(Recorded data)

▬▬▬

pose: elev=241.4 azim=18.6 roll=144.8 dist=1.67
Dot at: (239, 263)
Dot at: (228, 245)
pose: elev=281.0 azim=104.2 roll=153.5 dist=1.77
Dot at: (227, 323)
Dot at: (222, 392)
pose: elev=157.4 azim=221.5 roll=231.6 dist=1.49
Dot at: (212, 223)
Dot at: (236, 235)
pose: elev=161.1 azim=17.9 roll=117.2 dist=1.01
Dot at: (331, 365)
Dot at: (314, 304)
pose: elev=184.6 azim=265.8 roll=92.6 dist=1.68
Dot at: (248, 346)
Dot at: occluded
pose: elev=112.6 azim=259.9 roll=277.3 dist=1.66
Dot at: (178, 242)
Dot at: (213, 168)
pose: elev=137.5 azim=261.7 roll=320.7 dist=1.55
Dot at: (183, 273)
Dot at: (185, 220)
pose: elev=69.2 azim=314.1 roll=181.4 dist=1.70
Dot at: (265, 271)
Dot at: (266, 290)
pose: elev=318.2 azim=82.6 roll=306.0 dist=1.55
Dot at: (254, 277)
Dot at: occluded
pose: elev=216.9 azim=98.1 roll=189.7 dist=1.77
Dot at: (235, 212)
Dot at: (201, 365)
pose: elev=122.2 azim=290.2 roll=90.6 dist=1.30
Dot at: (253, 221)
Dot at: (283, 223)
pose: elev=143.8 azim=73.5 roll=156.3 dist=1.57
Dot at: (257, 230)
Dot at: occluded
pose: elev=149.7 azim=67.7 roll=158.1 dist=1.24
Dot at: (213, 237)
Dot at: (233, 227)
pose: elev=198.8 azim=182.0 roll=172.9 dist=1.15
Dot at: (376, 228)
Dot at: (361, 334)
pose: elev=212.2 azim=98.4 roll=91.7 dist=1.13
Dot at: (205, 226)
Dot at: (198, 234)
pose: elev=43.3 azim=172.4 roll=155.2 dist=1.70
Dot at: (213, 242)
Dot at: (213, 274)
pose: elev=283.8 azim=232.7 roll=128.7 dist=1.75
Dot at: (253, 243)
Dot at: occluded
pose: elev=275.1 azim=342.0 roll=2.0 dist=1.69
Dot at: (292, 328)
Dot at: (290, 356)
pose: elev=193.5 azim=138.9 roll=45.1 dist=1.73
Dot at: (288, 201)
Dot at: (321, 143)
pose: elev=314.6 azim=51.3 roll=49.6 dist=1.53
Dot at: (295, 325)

▬▬▬

Can you copy out every line of the items above, character for character?

Answer to the exercise>
pose: elev=241.4 azim=18.6 roll=144.8 dist=1.67
Dot at: (239, 263)
Dot at: (228, 245)
pose: elev=281.0 azim=104.2 roll=153.5 dist=1.77
Dot at: (227, 323)
Dot at: (222, 392)
pose: elev=157.4 azim=221.5 roll=231.6 dist=1.49
Dot at: (212, 223)
Dot at: (236, 235)
pose: elev=161.1 azim=17.9 roll=117.2 dist=1.01
Dot at: (331, 365)
Dot at: (314, 304)
pose: elev=184.6 azim=265.8 roll=92.6 dist=1.68
Dot at: (248, 346)
Dot at: occluded
pose: elev=112.6 azim=259.9 roll=277.3 dist=1.66
Dot at: (178, 242)
Dot at: (213, 168)
pose: elev=137.5 azim=261.7 roll=320.7 dist=1.55
Dot at: (183, 273)
Dot at: (185, 220)
pose: elev=69.2 azim=314.1 roll=181.4 dist=1.70
Dot at: (265, 271)
Dot at: (266, 290)
pose: elev=318.2 azim=82.6 roll=306.0 dist=1.55
Dot at: (254, 277)
Dot at: occluded
pose: elev=216.9 azim=98.1 roll=189.7 dist=1.77
Dot at: (235, 212)
Dot at: (201, 365)
pose: elev=122.2 azim=290.2 roll=90.6 dist=1.30
Dot at: (253, 221)
Dot at: (283, 223)
pose: elev=143.8 azim=73.5 roll=156.3 dist=1.57
Dot at: (257, 230)
Dot at: occluded
pose: elev=149.7 azim=67.7 roll=158.1 dist=1.24
Dot at: (213, 237)
Dot at: (233, 227)
pose: elev=198.8 azim=182.0 roll=172.9 dist=1.15
Dot at: (376, 228)
Dot at: (361, 334)
pose: elev=212.2 azim=98.4 roll=91.7 dist=1.13
Dot at: (205, 226)
Dot at: (198, 234)
pose: elev=43.3 azim=172.4 roll=155.2 dist=1.70
Dot at: (213, 242)
Dot at: (213, 274)
pose: elev=283.8 azim=232.7 roll=128.7 dist=1.75
Dot at: (253, 243)
Dot at: occluded
pose: elev=275.1 azim=342.0 roll=2.0 dist=1.69
Dot at: (292, 328)
Dot at: (290, 356)
pose: elev=193.5 azim=138.9 roll=45.1 dist=1.73
Dot at: (288, 201)
Dot at: (321, 143)
pose: elev=314.6 azim=51.3 roll=49.6 dist=1.53
Dot at: (295, 325)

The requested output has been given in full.